Work task:
Please copy out the records that follow, word for word.

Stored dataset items
══════════

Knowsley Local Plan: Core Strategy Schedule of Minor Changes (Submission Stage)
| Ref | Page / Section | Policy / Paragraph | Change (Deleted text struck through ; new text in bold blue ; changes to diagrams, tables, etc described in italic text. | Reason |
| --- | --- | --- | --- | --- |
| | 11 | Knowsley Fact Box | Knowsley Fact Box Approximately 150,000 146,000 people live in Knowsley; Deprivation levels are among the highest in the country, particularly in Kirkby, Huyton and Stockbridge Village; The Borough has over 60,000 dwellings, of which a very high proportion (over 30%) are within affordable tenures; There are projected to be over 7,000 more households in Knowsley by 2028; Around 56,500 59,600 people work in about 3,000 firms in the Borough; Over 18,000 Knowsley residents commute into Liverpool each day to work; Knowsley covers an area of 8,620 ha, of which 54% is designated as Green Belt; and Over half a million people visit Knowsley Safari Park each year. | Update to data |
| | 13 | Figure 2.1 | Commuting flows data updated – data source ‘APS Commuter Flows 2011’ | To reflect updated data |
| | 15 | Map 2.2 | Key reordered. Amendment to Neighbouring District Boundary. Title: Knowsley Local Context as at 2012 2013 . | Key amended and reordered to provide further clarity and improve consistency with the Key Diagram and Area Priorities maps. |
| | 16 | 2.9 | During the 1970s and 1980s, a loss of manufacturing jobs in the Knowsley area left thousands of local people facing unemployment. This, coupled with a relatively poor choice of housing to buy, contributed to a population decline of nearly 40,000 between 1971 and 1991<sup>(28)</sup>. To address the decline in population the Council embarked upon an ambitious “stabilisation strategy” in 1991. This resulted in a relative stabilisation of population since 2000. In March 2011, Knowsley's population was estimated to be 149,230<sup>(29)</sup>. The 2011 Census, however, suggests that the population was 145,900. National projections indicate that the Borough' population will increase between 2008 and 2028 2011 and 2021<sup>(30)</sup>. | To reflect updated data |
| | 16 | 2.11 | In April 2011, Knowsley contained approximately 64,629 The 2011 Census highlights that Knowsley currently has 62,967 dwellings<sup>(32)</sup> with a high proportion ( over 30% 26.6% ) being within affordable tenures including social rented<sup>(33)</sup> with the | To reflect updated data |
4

══════════

Response box:
Knowsley Local Plan: Core Strategy Schedule of Minor Changes (Submission Stage)
| Ref | Page / Section | Policy / Paragraph | Change (Deleted text struck through ; new text in bold blue ; changes to diagrams, tables, etc described in italic text. | Reason |
| --- | --- | --- | --- | --- |
| | 11 | Knowsley Fact Box | Knowsley Fact Box Approximately 150,000 146,000 people live in Knowsley; Deprivation levels are among the highest in the country, particularly in Kirkby, Huyton and Stockbridge Village; The Borough has over 60,000 dwellings, of which a very high proportion (over 30%) are within affordable tenures; There are projected to be over 7,000 more households in Knowsley by 2028; Around 56,500 59,600 people work in about 3,000 firms in the Borough; Over 18,000 Knowsley residents commute into Liverpool each day to work; Knowsley covers an area of 8,620 ha, of which 54% is designated as Green Belt; and Over half a million people visit Knowsley Safari Park each year. | Update to data |
| | 13 | Figure 2.1 | Commuting flows data updated – data source ‘APS Commuter Flows 2011’ | To reflect updated data |
| | 15 | Map 2.2 | Key reordered. Amendment to Neighbouring District Boundary. Title: Knowsley Local Context as at 2012 2013 . | Key amended and reordered to provide further clarity and improve consistency with the Key Diagram and Area Priorities maps. |
| | 16 | 2.9 | During the 1970s and 1980s, a loss of manufacturing jobs in the Knowsley area left thousands of local people facing unemployment. This, coupled with a relatively poor choice of housing to buy, contributed to a population decline of nearly 40,000 between 1971 and 1991<sup>(28)</sup>. To address the decline in population the Council embarked upon an ambitious “stabilisation strategy” in 1991. This resulted in a relative stabilisation of population since 2000. In March 2011, Knowsley's population was estimated to be 149,230<sup>(29)</sup>. The 2011 Census, however, suggests that the population was 145,900. National projections indicate that the Borough' population will increase between 2008 and 2028 2011 and 2021<sup>(30)</sup>. | To reflect updated data |
| | 16 | 2.11 | In April 2011, Knowsley contained approximately 64,629 The 2011 Census highlights that Knowsley currently has 62,967 dwellings<sup>(32)</sup> with a high proportion ( over 30% 26.6% ) being within affordable tenures including social rented<sup>(33)</sup> with the | To reflect updated data |
4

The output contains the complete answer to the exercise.